## Tarefa 1
Troque "marca própria" por "marca branca" e reescreva o texto sobre lacticínios desde "O consumo de" até "linha da frente.", inclusive.
## Tarefa 2
Segundo o texto sobre lacticínios, quanto cresceu em valor o segmento dos iogurtes entre 2000 e 2003?
## Tarefa 3
Prolongue o texto sobre o consumo de lacticínios a partir da última frase apresentada.

## Excerto da fonte
• • •

FMCG Marcas

Inovação marca sector

Por a 17 de Março de 2006 as 16:20

Inovação marca sector

O consumo de lacticínios continua espartilhado entre as dificuldades económicas, a crescente importância da marca própria e os níveis de penetração elevados de que estes produtos já gozam. Em resultado, os níveis de crescimento não são particularmente significativos. Contudo, existem algumas propostas que continuam a mostrar dinâmica, com os iogurtes e os queijos estrangeiros na linha da frente.

Conotados com estilos de vida saudáveis e beneficiando do factor conveniência, os iogurtes têm sido a grande estrela do ramo alimentar. Entre 2000 e 2003, por exemplo, o segmento evoluiu quase 50% em valor. A curva de ascensão foi tal que este passou mesmo a ser o maior segmento do índice Nielsen Alimentar. Contudo, nos últimos três anos o mercado tinha abrandado claramente os níveis de crescimento, tendo em atenção um grau de penetração mais elevado que naturalmente não permite oscilações tão significativas. Para o ano móvel Outubro/Novembro 05, a Nielsen aponta um crescimento de cinco pontos percentuais em volume e uma subida de 7,2% em valor. Estes níveis estão longe dos verificados há uns anos, mas ao mesmo tempo constituem claramente um factor positivo, pois demonstram uma aceleração do consumo.

• • •

## Dados
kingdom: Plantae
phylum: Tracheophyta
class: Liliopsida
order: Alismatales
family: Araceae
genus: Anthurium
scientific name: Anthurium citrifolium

• • •

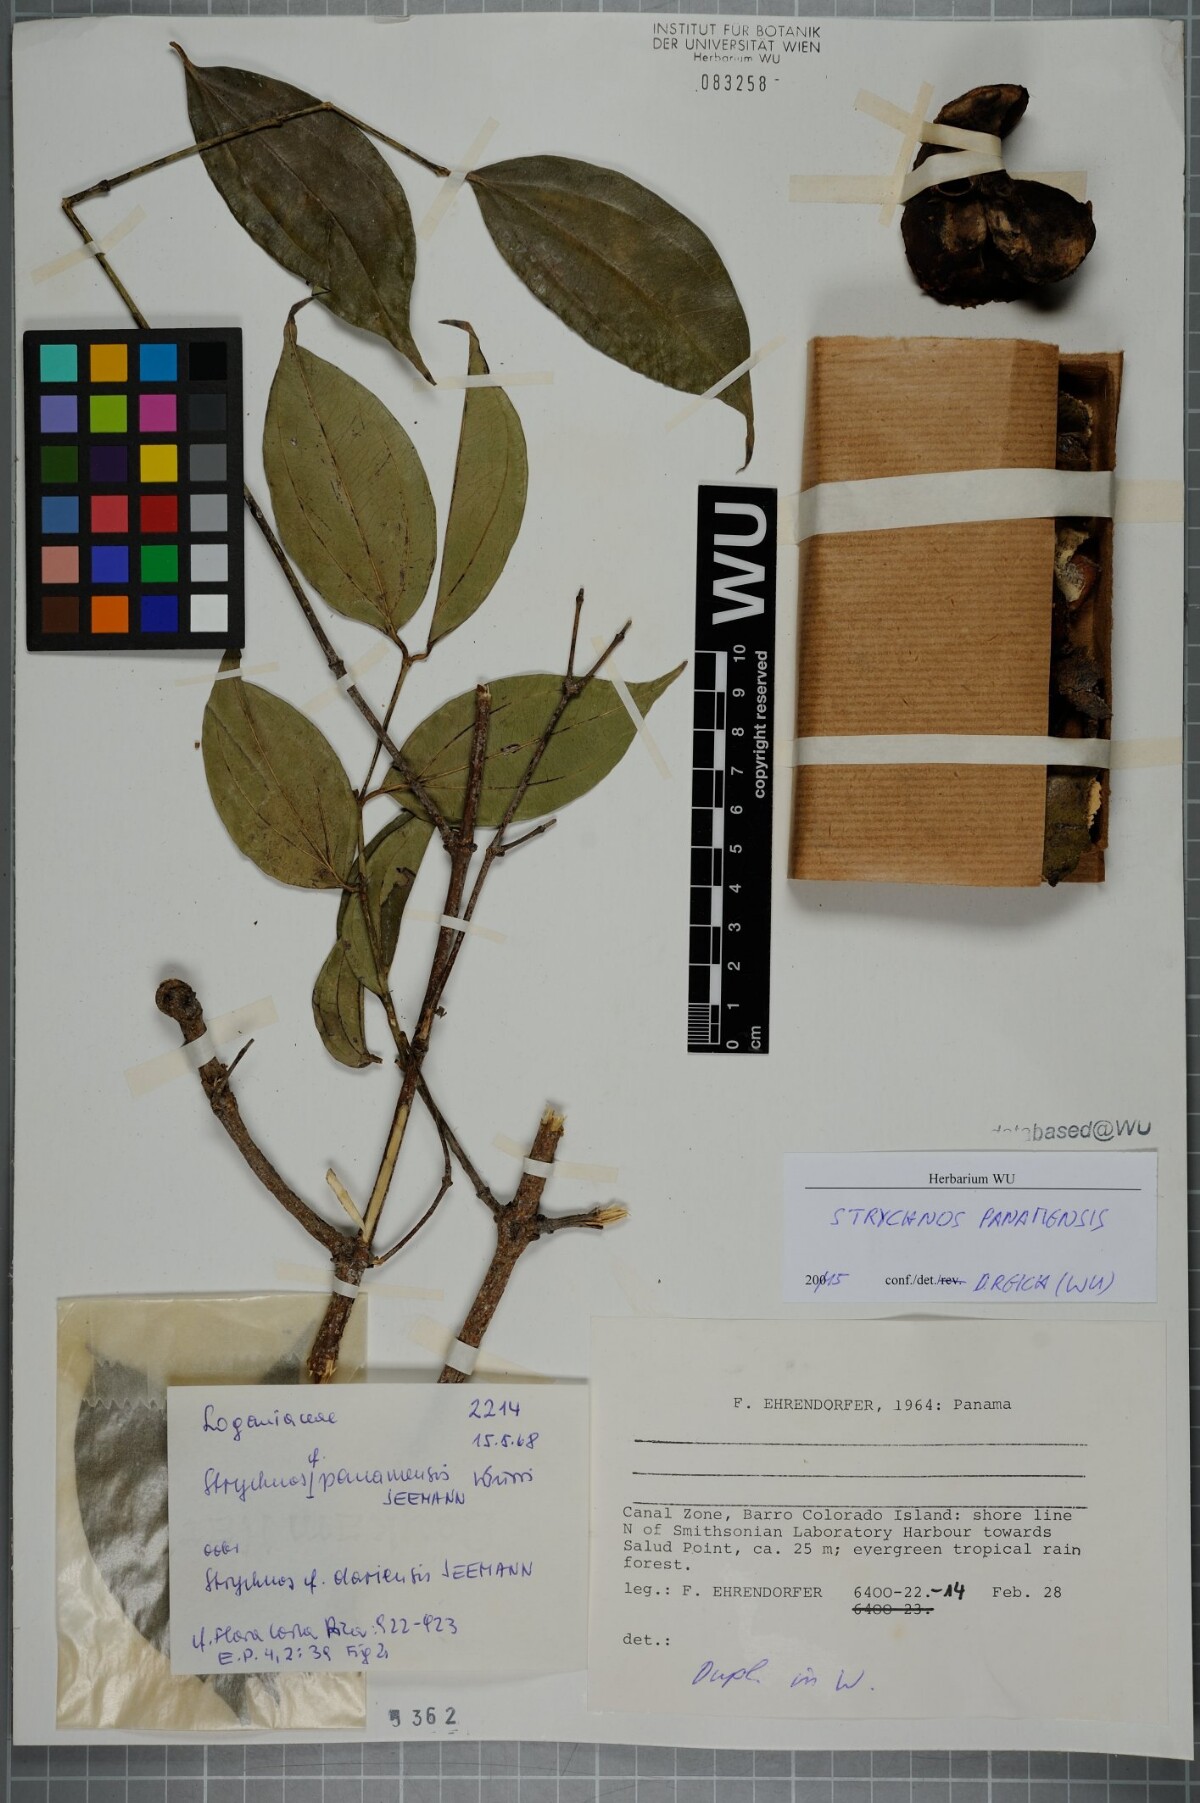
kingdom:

• • •

## Resposta 1
O consumo de lacticínios continua espartilhado entre as dificuldades económicas, a crescente importância da marca branca e os níveis de penetração elevados de que estes produtos já gozam. Em resultado, os níveis de crescimento não são particularmente significativos. Contudo, existem algumas propostas que continuam a mostrar dinâmica, com os iogurtes e os queijos estrangeiros na linha da frente.

## Resposta 2
Quase 50%.

## Resposta 3
Os iogurtes líquidos são claramente os grandes impulsionadores deste mercado. São já o maior segmento, com vendas de 92 milhões de euros, a que se acresce mais 45 milhões nos iogurtes magros líquidos. No primeiro caso, regista-se uma evolução de 8,3% em quantidade e de 9,5% em valor, oscilações importantes na medida em que falamos de um segmento que movimenta montantes elevados. Só num ano, portanto, o segmento vendeu mais nove milhões de euros, aproximadamente. No segundo caso, confirma-se em pleno a tendência de mercado. Os iogurtes magros líquidos significam vendas de 45 milhões de euros – são o terceiro maior segmento, tendo crescido 19% no período em análise. Em volume, a evolução situa-se nos 17,3 por cento.

A formulação líquido, inclusivamente, parece ser transversal a todo o tipo de propostas, permitindo também um valor de venda por unidade mais alto. Nesse sentido, é de assinalar que o segundo maior segmento – 48 milhões de euros – é constituído pelos probióticos líquidos, também com evolução de 15% em valor e 10 pontos em volume. Finalmente, os Bifidus líquidos, ainda que representem um segmento de menor dimensão – 17 milhões de euros – cresceram nada mais nada menos do que 26,1% em quantidade e 35 pontos em valor.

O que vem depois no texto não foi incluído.